Data listing:
========================

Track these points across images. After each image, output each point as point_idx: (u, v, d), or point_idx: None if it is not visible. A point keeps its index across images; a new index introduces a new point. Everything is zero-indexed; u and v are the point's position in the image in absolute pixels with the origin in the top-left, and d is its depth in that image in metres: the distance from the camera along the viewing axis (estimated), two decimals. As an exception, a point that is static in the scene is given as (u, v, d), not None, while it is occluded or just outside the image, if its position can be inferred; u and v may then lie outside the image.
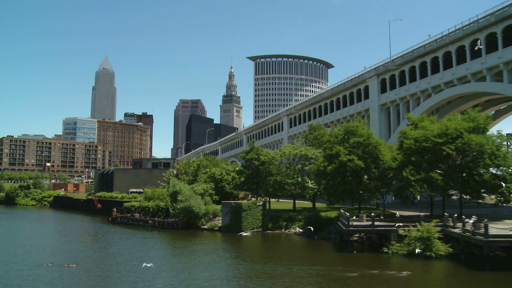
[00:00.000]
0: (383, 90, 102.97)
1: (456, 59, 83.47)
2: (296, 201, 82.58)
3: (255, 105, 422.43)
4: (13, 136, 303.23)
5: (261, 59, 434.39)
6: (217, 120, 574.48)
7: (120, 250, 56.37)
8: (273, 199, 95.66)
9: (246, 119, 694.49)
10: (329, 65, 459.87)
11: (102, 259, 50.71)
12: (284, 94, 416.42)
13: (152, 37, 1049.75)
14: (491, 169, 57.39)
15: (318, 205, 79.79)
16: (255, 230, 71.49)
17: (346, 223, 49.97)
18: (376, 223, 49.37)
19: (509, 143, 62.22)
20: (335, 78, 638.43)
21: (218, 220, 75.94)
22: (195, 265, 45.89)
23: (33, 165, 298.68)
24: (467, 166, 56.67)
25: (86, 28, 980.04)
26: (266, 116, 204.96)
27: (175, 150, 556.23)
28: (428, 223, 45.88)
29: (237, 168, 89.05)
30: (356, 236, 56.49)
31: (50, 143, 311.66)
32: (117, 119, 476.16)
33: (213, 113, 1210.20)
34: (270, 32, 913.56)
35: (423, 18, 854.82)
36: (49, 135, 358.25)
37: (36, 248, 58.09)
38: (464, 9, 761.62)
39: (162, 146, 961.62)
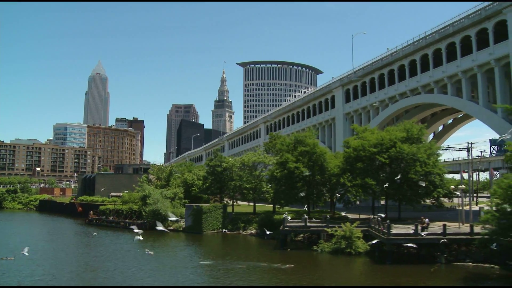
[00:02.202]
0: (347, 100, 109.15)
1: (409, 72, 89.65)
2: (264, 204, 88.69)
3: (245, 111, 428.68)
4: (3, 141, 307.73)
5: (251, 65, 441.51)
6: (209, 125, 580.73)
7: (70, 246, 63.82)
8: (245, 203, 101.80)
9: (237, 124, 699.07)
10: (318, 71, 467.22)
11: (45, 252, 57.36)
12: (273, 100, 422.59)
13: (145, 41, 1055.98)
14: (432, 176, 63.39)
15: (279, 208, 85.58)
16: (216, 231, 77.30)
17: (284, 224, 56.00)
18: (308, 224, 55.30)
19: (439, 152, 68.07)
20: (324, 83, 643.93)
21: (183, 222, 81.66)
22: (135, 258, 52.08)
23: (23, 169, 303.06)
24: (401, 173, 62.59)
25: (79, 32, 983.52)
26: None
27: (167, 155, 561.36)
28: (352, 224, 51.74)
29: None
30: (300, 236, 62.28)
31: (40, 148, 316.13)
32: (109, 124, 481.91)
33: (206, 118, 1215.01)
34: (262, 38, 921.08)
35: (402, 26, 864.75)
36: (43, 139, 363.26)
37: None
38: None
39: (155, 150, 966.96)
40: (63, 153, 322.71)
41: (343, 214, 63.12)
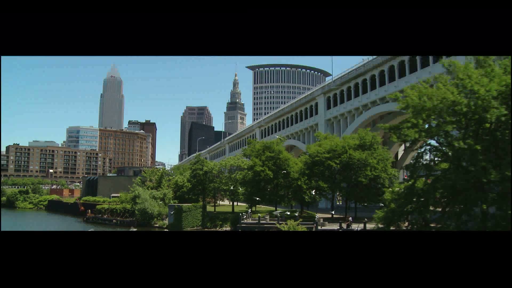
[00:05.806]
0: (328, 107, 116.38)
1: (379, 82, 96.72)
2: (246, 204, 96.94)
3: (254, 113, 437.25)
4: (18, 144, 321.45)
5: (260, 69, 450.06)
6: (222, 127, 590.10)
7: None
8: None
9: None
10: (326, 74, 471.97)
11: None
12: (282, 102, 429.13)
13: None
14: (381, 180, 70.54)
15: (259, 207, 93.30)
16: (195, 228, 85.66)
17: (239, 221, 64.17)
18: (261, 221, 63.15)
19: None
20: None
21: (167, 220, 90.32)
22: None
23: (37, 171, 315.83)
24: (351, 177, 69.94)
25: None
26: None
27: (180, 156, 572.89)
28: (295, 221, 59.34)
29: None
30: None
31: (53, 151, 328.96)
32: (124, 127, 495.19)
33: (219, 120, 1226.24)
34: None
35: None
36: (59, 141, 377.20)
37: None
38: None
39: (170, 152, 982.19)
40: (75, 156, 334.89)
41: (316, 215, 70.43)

========================

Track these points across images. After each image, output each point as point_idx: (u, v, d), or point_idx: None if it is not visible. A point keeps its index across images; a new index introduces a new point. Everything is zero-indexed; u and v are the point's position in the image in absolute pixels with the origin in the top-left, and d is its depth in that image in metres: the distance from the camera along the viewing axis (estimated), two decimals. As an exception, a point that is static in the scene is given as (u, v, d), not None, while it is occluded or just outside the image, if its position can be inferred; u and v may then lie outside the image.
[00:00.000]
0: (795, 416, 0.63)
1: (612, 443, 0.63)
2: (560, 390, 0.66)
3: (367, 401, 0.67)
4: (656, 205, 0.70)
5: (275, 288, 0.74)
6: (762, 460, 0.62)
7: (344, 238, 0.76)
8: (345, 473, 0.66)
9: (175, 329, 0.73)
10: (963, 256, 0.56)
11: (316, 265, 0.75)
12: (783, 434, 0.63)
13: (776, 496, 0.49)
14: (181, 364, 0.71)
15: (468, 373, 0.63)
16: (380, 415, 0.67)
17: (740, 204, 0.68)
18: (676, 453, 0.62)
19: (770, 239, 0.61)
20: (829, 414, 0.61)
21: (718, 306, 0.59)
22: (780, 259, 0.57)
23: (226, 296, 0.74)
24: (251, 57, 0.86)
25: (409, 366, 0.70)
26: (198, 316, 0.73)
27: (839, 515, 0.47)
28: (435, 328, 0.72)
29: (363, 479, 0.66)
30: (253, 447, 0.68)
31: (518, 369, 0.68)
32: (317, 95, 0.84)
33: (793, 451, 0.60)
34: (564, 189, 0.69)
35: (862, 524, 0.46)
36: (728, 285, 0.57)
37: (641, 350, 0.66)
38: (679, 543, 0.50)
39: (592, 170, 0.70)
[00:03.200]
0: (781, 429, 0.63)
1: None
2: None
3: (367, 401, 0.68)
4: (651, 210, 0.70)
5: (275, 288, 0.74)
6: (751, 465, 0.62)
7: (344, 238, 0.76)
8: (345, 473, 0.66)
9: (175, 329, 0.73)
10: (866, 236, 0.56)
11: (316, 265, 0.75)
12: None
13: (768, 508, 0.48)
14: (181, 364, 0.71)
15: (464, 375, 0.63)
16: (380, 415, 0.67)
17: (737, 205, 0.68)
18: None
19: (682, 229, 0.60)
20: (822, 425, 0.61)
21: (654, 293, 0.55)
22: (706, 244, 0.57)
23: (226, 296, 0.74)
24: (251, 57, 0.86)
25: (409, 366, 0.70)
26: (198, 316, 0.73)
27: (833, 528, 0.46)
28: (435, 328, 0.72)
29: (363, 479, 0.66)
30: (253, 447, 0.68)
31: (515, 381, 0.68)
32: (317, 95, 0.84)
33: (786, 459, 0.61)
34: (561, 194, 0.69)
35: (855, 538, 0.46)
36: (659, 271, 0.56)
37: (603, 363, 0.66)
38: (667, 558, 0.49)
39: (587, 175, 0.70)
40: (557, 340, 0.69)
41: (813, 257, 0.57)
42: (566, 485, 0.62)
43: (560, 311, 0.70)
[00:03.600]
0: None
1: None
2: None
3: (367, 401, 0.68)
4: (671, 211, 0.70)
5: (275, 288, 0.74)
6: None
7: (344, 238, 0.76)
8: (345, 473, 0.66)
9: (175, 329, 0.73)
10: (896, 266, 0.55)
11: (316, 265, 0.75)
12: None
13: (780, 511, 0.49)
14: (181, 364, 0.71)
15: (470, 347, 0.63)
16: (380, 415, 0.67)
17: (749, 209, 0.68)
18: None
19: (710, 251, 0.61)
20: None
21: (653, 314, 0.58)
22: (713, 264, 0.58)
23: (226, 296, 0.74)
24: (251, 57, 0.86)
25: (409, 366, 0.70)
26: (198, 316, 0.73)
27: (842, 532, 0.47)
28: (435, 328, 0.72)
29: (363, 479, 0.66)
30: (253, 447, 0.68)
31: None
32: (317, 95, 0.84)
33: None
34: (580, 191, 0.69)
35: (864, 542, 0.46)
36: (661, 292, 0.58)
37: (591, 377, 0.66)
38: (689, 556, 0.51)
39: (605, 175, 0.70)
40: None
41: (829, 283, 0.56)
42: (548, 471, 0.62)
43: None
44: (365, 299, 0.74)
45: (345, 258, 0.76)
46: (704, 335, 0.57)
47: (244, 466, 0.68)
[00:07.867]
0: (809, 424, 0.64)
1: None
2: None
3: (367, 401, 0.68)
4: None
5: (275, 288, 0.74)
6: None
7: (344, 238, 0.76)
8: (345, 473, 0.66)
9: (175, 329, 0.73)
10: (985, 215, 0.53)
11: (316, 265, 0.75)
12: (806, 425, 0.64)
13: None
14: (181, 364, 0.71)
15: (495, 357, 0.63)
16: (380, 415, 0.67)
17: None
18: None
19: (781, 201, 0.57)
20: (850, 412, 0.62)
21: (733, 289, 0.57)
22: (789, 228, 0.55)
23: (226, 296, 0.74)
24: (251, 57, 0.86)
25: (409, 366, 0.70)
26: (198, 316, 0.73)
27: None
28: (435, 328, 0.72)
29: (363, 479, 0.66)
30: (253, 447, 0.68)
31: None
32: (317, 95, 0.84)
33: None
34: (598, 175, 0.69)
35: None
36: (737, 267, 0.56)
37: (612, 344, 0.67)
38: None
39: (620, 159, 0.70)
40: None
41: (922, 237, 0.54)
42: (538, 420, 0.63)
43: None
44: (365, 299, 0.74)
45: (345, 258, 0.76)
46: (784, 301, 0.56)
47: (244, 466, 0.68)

========================

What you are asked to do: In the listing above, locate the line containing "17: (346, 223, 49.97)" and the line containing "39: (162, 146, 961.62)". Transcribe those two lines and everything between them, exactly as written.

Written reply:
17: (346, 223, 49.97)
18: (376, 223, 49.37)
19: (509, 143, 62.22)
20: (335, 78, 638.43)
21: (218, 220, 75.94)
22: (195, 265, 45.89)
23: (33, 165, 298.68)
24: (467, 166, 56.67)
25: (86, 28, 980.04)
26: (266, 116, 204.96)
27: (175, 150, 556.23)
28: (428, 223, 45.88)
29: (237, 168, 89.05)
30: (356, 236, 56.49)
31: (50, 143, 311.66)
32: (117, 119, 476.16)
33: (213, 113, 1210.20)
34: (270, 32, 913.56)
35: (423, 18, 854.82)
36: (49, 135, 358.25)
37: (36, 248, 58.09)
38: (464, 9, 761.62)
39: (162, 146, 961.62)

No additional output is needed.